* What the task requires: Return the listing exactly as it appears, but strip out the images.

* Available data:
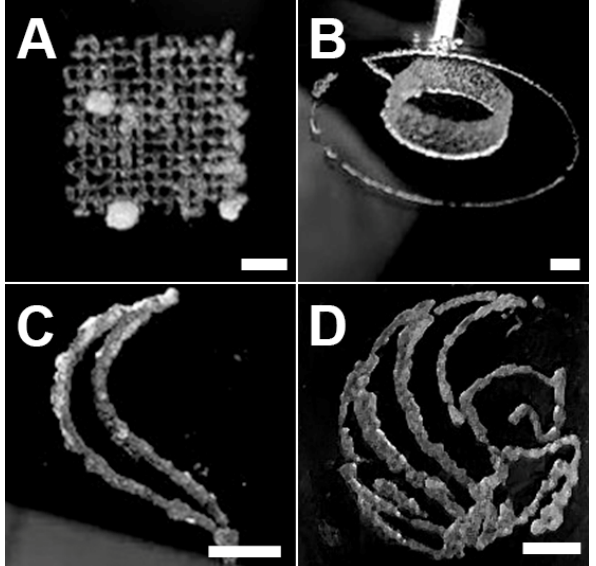
Figure 4. Capgel biomaterial ink can be used to print 3D structures of varying complexity. Images of ( A ) a 10 mm × 10 mm weave/mesh pattern; ( B ) a 10 mm-diameter cylindrical structure; ( C ) a single feather of the Pegasus graphic; and ( D ) a 10 mm-diameter Pegasus graphic. Scale bar = 2.5 mm for all.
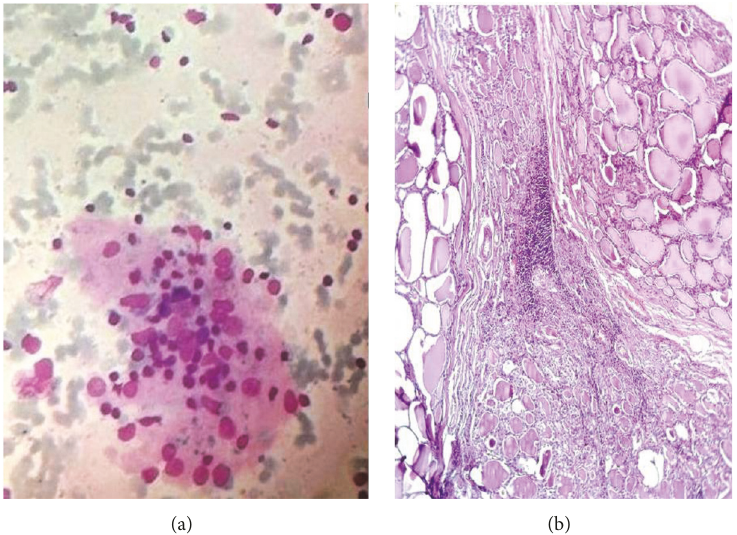
Figure 2: Hashimoto’s thyroiditis with colloid goiter: smears showing thin background colloid and follicular cell cluster infiltrated by lymphocytes (Leishman’s stain × 400); (b) Hashimoto’s thyroiditis with colloid goiter (Haematoxylin & Eosin ×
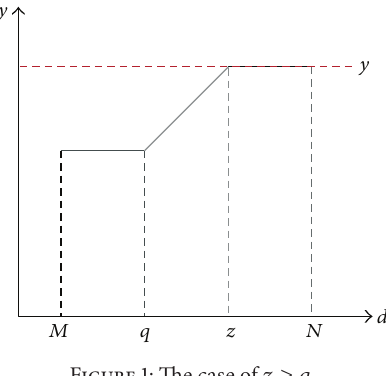
Figure 1: The case of 𝑧 ≥ 𝑞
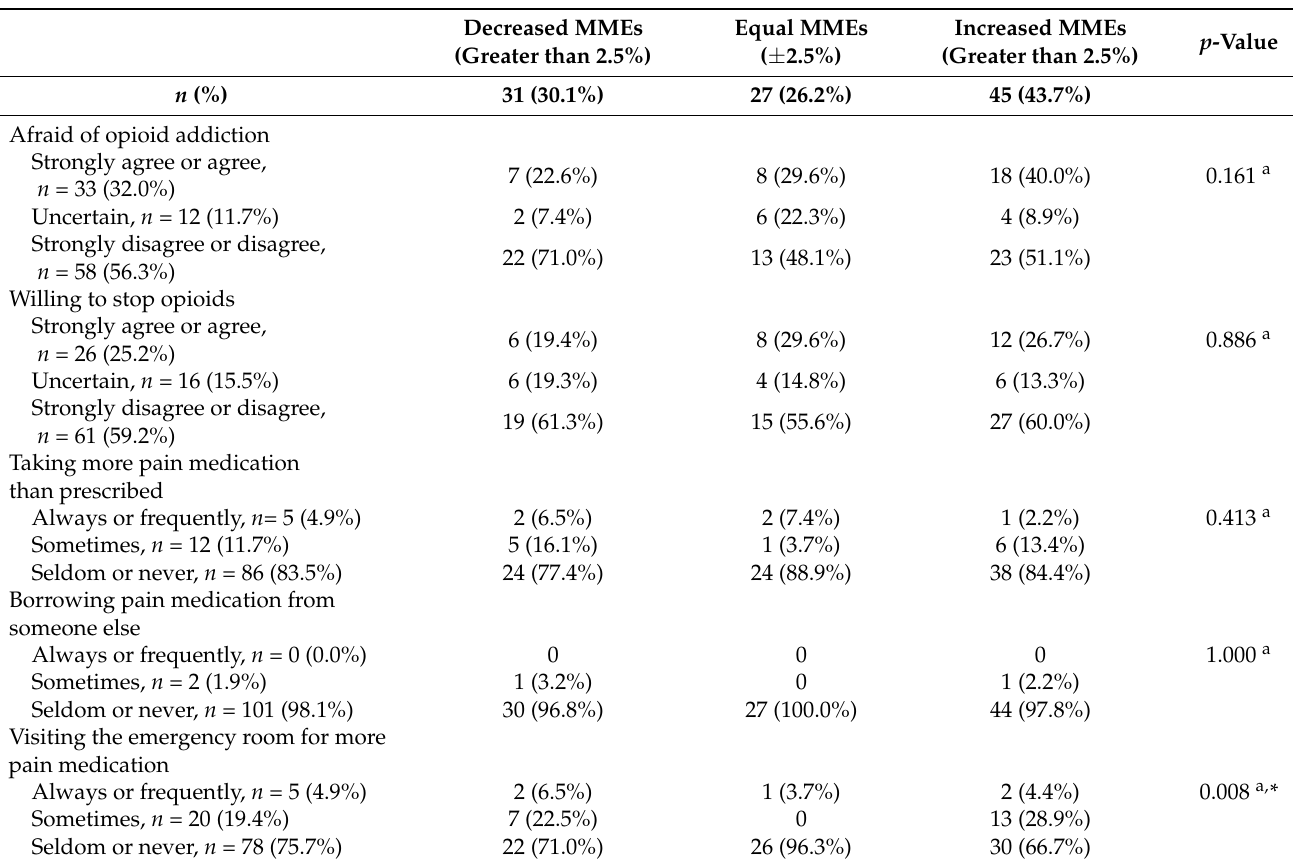
Table 4. Concerns regarding opioid discontinuation and misuse behaviors among 103 patients with long-term opioid therapy for chronic noncancer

* Answer space:
Figure 4. Capgel biomaterial ink can be used to print 3D structures of varying complexity. Images of ( A ) a 10 mm × 10 mm weave/mesh pattern; ( B ) a 10 mm-diameter cylindrical structure; ( C ) a single feather of the Pegasus graphic; and ( D ) a 10 mm-diameter Pegasus graphic. Scale bar = 2.5 mm for all.
Figure 2: Hashimoto’s thyroiditis with colloid goiter: smears showing thin background colloid and follicular cell cluster infiltrated by lymphocytes (Leishman’s stain × 400); (b) Hashimoto’s thyroiditis with colloid goiter (Haematoxylin & Eosin ×
Figure 1: The case of 𝑧 ≥ 𝑞
Table 4. Concerns regarding opioid discontinuation and misuse behaviors among 103 patients with long-term opioid therapy for chronic noncancer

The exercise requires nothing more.